Just my luck: One of the water pump studs backed out just enough that I couldn't squeeze a 6-point or 12-point wrench or even a rotary cut-off wheel onto the nut. All attempts to use a open-end or locking pliers succeeded in deforming the nut further.

I took a little 6" hacksaw and began hacking off enough of the stud so I could squeeze a wrench over it. It took two days (I found out I bought the wrong blade size after Home Depot closed for the day) and two blades, but I successfully hacked off about 1/8" off the end of the stud, which was enough clearance that I could fit a 6-point wrench onto the deformed mess of the hex nut.

Seriously, having a 6-point wrench made removing the nuts so stupidly easy. Worth the $7 I paid. I wouldn't bother with anything else.

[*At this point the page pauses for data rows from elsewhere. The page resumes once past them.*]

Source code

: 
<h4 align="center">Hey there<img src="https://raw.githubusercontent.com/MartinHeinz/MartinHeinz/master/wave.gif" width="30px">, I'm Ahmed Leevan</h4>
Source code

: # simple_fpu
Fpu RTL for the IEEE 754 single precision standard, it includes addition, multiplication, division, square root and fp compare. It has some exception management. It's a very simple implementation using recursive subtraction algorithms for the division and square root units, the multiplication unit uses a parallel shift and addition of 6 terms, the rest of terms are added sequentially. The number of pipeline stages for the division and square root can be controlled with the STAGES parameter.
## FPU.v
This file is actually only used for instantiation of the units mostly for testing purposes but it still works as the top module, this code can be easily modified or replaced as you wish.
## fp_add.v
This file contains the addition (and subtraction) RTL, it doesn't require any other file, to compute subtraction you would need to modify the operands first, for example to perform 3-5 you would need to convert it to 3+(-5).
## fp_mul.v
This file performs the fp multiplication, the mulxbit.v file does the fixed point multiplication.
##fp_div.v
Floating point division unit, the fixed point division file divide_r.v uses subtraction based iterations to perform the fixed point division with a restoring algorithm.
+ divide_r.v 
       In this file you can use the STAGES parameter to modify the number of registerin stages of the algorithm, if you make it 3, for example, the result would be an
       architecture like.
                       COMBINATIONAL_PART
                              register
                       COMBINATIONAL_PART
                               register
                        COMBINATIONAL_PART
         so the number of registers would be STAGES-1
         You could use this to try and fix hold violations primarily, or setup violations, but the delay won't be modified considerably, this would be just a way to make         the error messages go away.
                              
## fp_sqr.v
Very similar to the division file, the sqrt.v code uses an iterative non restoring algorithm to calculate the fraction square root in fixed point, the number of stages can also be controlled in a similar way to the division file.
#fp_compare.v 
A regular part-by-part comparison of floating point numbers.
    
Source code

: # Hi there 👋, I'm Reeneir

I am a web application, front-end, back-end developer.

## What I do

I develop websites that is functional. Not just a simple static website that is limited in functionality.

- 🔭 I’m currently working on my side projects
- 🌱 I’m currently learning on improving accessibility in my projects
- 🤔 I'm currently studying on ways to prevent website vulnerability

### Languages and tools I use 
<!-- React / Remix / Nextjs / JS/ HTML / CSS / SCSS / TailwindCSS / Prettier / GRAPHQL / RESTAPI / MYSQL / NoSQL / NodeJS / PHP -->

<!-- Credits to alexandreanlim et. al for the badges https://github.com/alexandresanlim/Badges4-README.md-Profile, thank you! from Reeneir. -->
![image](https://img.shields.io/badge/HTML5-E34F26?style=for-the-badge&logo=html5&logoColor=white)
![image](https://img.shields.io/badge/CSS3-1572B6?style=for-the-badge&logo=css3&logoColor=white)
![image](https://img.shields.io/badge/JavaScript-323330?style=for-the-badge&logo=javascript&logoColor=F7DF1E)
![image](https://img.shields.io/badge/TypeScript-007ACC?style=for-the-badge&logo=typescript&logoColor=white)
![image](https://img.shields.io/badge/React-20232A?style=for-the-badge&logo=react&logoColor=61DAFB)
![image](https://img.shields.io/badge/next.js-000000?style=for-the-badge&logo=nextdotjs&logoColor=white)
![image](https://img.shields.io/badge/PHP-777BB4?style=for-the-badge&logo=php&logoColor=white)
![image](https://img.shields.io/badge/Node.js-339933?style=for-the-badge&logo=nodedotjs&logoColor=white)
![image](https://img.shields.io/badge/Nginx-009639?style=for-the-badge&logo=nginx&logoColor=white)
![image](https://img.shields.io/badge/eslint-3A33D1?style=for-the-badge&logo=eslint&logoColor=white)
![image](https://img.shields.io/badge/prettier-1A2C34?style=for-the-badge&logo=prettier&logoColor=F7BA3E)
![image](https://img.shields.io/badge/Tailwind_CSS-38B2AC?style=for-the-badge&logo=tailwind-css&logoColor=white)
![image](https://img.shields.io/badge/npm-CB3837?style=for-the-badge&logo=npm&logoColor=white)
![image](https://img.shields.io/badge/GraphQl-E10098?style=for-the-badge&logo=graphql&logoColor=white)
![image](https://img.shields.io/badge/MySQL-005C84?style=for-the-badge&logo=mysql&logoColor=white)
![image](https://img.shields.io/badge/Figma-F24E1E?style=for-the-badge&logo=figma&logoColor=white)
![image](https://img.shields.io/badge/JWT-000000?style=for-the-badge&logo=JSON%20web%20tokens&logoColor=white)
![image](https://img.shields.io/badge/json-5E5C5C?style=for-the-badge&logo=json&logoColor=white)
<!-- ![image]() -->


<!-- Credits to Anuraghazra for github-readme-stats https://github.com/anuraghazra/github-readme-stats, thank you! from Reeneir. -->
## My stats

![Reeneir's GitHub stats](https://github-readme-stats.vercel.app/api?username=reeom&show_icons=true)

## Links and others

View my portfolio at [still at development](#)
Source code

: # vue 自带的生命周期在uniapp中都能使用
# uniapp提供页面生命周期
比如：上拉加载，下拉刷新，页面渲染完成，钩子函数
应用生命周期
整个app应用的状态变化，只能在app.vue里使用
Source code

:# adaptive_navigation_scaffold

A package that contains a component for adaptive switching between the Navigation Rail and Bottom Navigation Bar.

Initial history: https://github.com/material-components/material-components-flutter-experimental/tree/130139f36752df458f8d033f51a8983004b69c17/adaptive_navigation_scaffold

Boy, I sure made a mess of this one. Will be ordering new ones this weekend when I go down to LA for a trip to McMaster-Carr and a date.

I also repurposed a bit of old radiator hose to make this neat little blade guard based on something I read in Popular Mechanics. I'll probably regret hacking up this one since none of the local shops stocked it and I had to order the new one off Amazon.

In other news I've slathered enough Naval Jelly on the battery tray area to clean up just a bit of the corrosion. I'll keep working at it, but I'll definitely have whoever handles the body work replace that when they repaint the engine bay.

Next step: figuring out how to release tension on the drive belts.